▸ Raw data
_ _ _ _

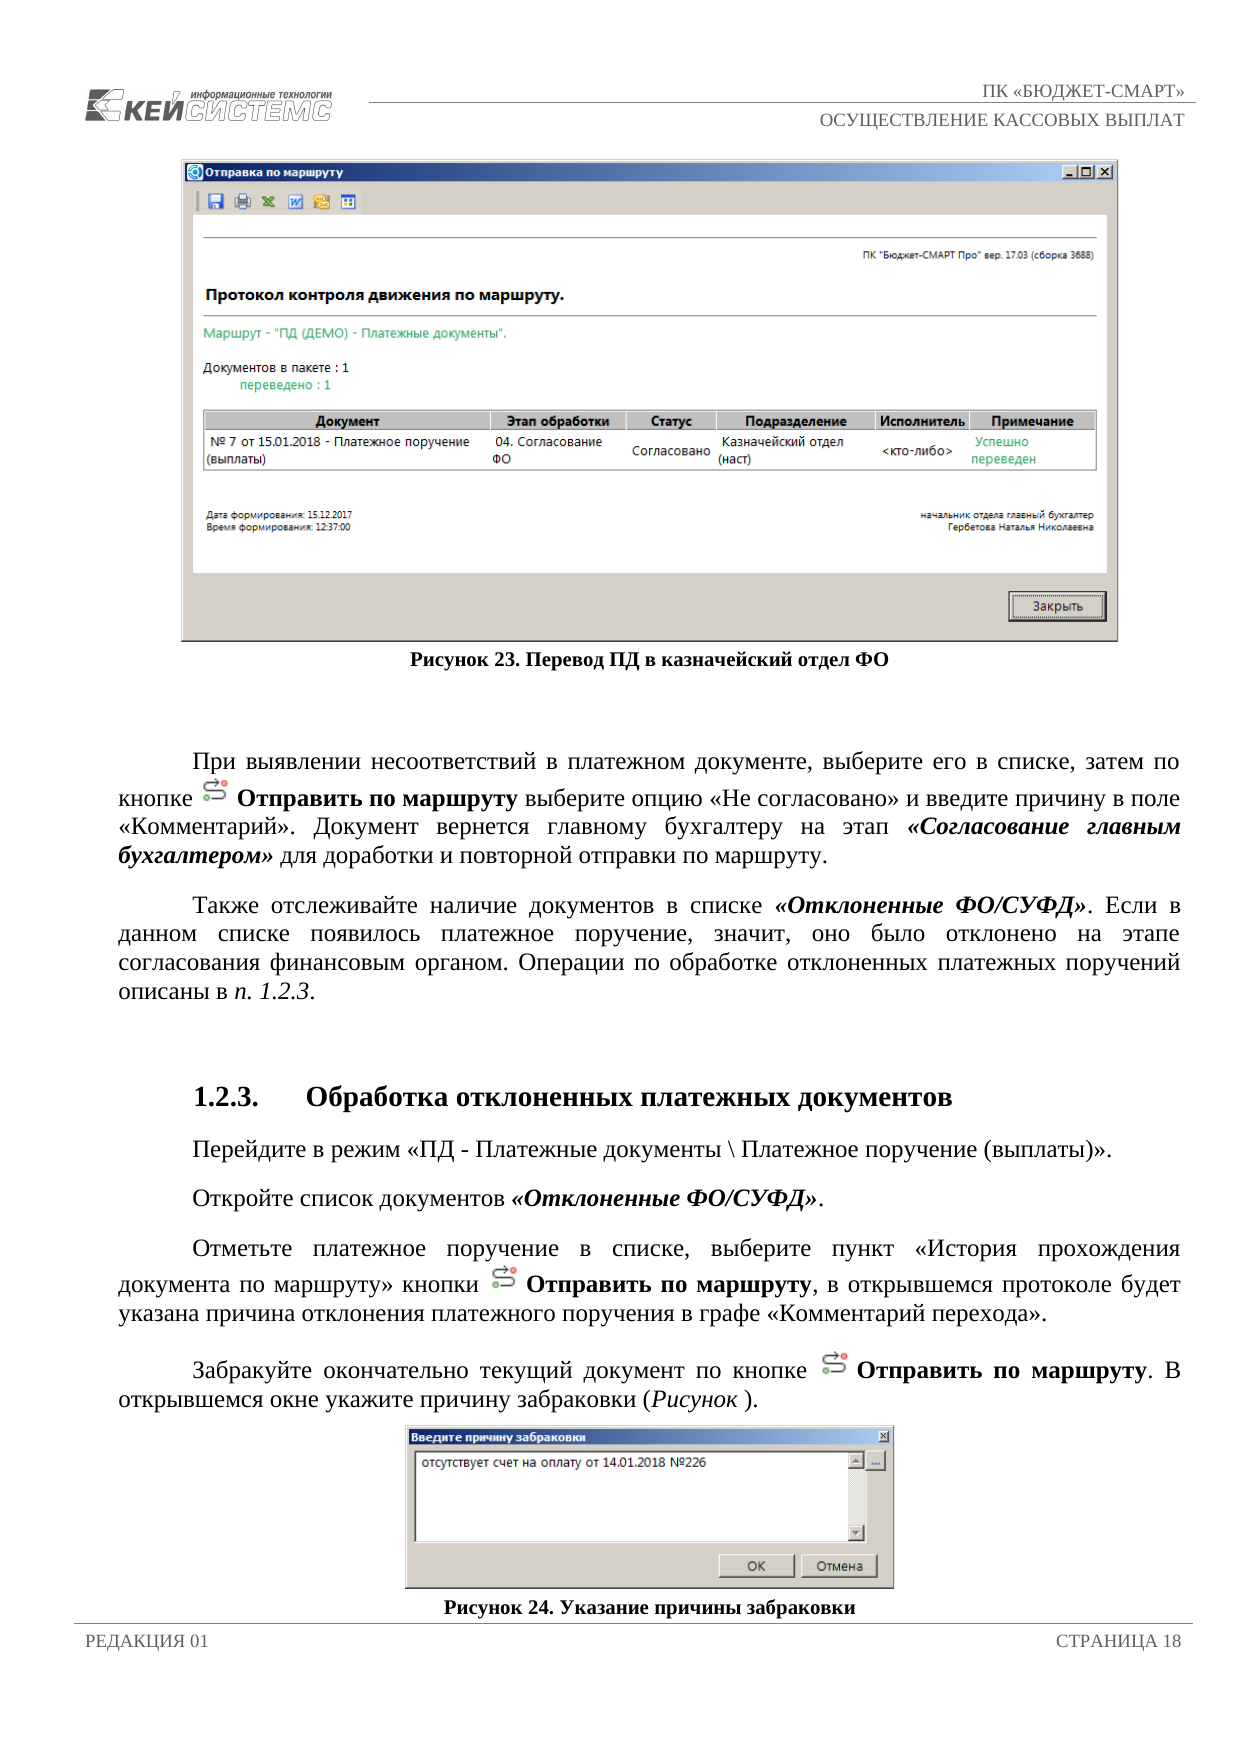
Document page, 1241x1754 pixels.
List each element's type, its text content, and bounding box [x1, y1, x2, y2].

_ _ _ _

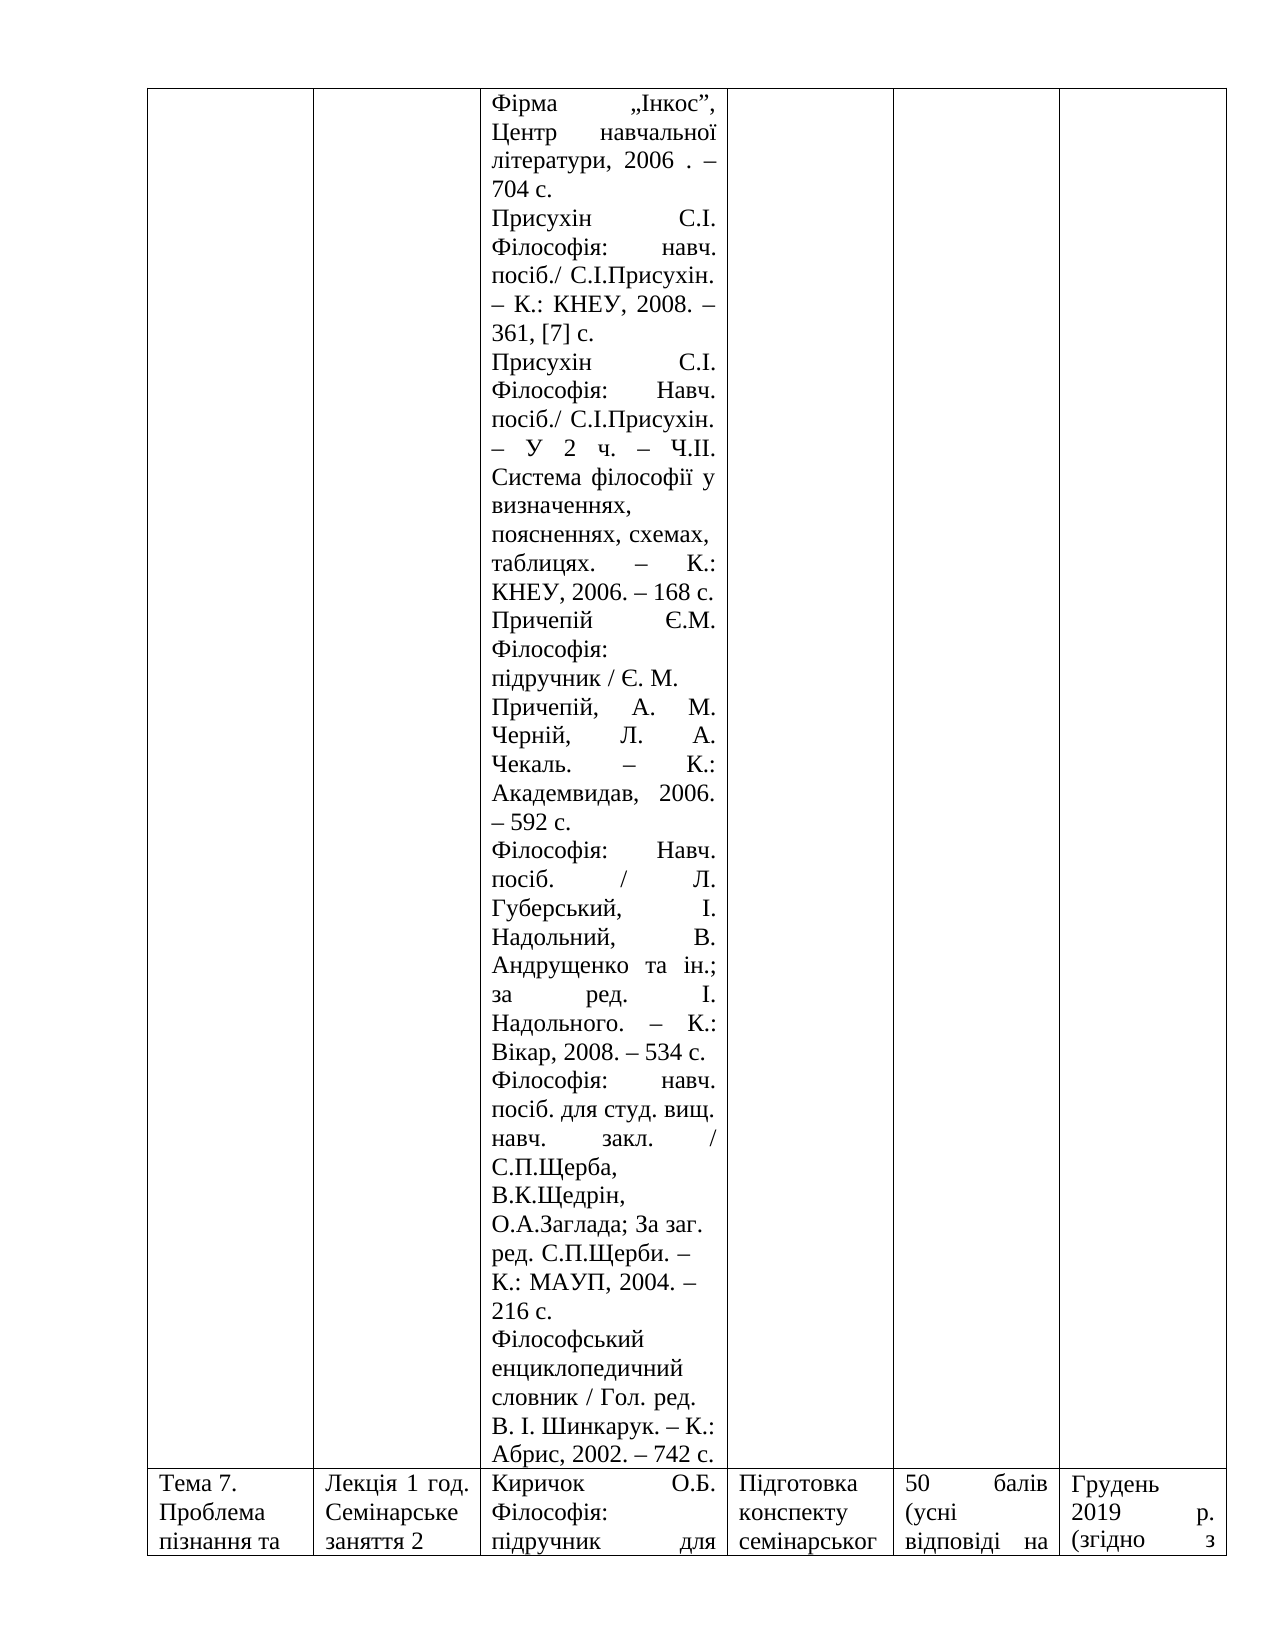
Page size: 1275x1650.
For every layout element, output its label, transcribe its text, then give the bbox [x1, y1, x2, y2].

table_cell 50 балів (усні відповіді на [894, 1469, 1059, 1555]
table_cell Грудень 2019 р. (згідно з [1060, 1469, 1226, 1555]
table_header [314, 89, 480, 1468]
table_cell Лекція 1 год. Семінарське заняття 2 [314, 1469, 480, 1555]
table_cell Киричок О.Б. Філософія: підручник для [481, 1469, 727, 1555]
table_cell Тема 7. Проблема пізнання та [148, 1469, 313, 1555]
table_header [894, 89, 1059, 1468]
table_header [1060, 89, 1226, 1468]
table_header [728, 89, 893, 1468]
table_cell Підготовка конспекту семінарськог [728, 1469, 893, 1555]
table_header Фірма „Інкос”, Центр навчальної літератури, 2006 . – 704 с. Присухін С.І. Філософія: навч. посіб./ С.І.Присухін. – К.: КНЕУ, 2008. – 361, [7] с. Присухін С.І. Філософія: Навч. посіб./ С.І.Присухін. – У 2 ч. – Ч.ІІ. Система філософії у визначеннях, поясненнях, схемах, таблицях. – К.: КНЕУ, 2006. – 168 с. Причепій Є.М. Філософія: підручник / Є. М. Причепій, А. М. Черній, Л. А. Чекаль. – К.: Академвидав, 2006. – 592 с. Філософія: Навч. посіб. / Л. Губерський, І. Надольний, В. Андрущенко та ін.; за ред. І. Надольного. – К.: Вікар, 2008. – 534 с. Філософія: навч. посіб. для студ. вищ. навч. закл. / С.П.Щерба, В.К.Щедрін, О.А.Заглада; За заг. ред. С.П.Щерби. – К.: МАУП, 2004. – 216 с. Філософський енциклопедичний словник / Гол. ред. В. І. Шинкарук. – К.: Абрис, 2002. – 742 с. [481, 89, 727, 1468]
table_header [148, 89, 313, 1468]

_ _ _ _

▸ Work instruction
Copy the lines above exactly, beginning at the line that has "Document page, 1241x1754 pixels." and stopping after the line that has "List each element's", and omit the rest.

▸ Solution below
Document page, 1241x1754 pixels.
List each element's type, its text content, and bounding box [x1, y1, x2, y2].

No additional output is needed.